Comme partout ailleurs malheureusement, la prise en charge de la goutte en Polynésie française est actuellement très loin d’être optimale. Sur les participants classés comme souffrant de cette pathologie, à peine 20 % reçoivent un traitement hypo-uricémiant, 4,4 % ont une uricémie inférieure à 360 µmol/L (60 mg/L), et 1,3 % sont sous les 300 µmol/L (50 mg/L) souhaités par les dernières recommandations de la Société française de rhumatologie [8]. Une réflexion devra s’engager pour une optimisation de la prise en charge à grande échelle. Bonne nouvelle toutefois, l’HLAB58 :01, important facteur de risque de réaction cutanée sévère à l’allopurinol, est absent dans la population polynésienne, ce qui permet d’être considérablement plus serein lorsque l’on envisage de traiter une importante partie de la population.
Le rôle de la génétique dans l’explication d’une prévalence aussi effarante de la maladie est évidemment prépondérant. Nos 1res analyses d’associations pangénomiques (GWAS) montrent une forte implication de loci bien connus pour leur rôle dans le transport de l’urate, mais qui colocalisent aussi avec des gènes impliqués dans la régulation inflammatoire. Les variants présents sur ces loci sont d’ailleurs davantage associés à la goutte qu’à l’hyperuricémie.
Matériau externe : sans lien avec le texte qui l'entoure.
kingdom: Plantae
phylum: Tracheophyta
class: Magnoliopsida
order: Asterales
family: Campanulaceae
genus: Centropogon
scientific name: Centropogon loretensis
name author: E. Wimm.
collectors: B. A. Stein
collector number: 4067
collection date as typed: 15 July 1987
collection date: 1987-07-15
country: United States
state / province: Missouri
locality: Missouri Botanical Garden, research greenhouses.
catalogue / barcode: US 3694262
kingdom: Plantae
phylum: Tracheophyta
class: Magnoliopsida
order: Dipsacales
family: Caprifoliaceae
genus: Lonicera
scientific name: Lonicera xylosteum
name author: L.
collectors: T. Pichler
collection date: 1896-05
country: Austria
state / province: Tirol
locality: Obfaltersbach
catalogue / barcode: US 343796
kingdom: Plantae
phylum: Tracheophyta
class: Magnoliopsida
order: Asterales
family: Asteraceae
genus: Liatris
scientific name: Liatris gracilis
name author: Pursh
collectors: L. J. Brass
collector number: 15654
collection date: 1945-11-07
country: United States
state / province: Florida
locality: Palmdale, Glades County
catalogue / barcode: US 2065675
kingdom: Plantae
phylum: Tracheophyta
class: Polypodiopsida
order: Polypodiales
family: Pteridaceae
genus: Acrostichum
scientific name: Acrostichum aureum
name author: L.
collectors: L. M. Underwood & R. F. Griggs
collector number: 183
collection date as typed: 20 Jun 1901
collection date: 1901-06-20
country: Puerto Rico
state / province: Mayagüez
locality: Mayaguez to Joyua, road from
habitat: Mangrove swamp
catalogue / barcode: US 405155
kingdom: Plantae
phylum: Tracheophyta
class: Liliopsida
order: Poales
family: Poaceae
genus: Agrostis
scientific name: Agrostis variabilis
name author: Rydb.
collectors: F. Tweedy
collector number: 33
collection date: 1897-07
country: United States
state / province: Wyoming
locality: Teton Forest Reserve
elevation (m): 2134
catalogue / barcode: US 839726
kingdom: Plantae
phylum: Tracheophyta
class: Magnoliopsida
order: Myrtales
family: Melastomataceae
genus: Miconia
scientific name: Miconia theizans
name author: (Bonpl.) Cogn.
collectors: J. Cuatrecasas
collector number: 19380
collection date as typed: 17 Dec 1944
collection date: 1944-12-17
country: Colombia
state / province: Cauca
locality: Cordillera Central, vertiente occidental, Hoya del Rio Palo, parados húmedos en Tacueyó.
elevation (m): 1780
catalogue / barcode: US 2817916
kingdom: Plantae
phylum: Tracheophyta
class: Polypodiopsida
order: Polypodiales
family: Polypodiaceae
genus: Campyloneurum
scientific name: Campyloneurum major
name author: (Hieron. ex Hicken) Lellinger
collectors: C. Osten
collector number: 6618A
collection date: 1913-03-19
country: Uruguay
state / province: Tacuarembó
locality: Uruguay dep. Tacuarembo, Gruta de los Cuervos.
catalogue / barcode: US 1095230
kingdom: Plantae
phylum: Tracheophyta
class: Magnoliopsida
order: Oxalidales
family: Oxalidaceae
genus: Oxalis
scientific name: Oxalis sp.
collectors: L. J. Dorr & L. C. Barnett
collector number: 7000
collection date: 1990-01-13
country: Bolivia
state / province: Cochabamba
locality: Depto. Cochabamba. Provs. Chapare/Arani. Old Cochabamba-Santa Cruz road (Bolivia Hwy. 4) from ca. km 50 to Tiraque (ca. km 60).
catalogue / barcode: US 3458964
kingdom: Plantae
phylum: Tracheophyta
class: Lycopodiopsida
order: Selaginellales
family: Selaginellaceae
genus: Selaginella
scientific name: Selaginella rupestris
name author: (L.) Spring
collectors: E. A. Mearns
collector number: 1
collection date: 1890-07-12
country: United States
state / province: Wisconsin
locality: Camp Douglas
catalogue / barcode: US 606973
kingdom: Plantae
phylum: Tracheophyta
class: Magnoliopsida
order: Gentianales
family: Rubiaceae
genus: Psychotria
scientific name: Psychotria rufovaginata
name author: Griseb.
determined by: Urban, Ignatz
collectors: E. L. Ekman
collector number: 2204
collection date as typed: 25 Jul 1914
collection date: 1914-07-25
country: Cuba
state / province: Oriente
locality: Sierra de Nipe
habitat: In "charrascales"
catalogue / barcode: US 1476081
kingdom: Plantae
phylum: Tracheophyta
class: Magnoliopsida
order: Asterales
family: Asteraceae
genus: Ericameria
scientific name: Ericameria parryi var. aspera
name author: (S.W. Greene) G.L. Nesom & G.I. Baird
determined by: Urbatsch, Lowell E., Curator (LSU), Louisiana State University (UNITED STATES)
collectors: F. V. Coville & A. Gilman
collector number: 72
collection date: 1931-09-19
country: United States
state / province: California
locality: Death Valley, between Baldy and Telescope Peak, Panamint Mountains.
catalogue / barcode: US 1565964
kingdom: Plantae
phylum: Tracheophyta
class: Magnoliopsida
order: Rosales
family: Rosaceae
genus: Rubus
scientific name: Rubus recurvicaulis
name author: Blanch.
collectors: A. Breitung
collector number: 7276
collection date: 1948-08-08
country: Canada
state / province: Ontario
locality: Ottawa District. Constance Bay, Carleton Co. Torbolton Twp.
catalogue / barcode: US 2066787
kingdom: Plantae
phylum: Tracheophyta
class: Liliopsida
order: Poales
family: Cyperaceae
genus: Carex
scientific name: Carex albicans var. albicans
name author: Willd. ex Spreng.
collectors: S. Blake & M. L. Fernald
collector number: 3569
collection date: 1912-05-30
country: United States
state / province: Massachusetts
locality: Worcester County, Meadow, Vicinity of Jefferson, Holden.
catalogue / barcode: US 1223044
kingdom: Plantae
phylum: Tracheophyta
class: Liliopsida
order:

Cela semble indiquer que, dans certaines situations, l’hyperuricémie prépare les monocytes à réagir ultérieurement à la rencontre de cristaux d’urate monosodique, et ainsi à déclencher la goutte [9]. De nombreuses analyses sont encore nécessaires, mais nous attendons aussi beaucoup des analyses d’expression génique et de métabolomique qui, nous l’espérons, nous permettront une meilleure compréhension de la maladie.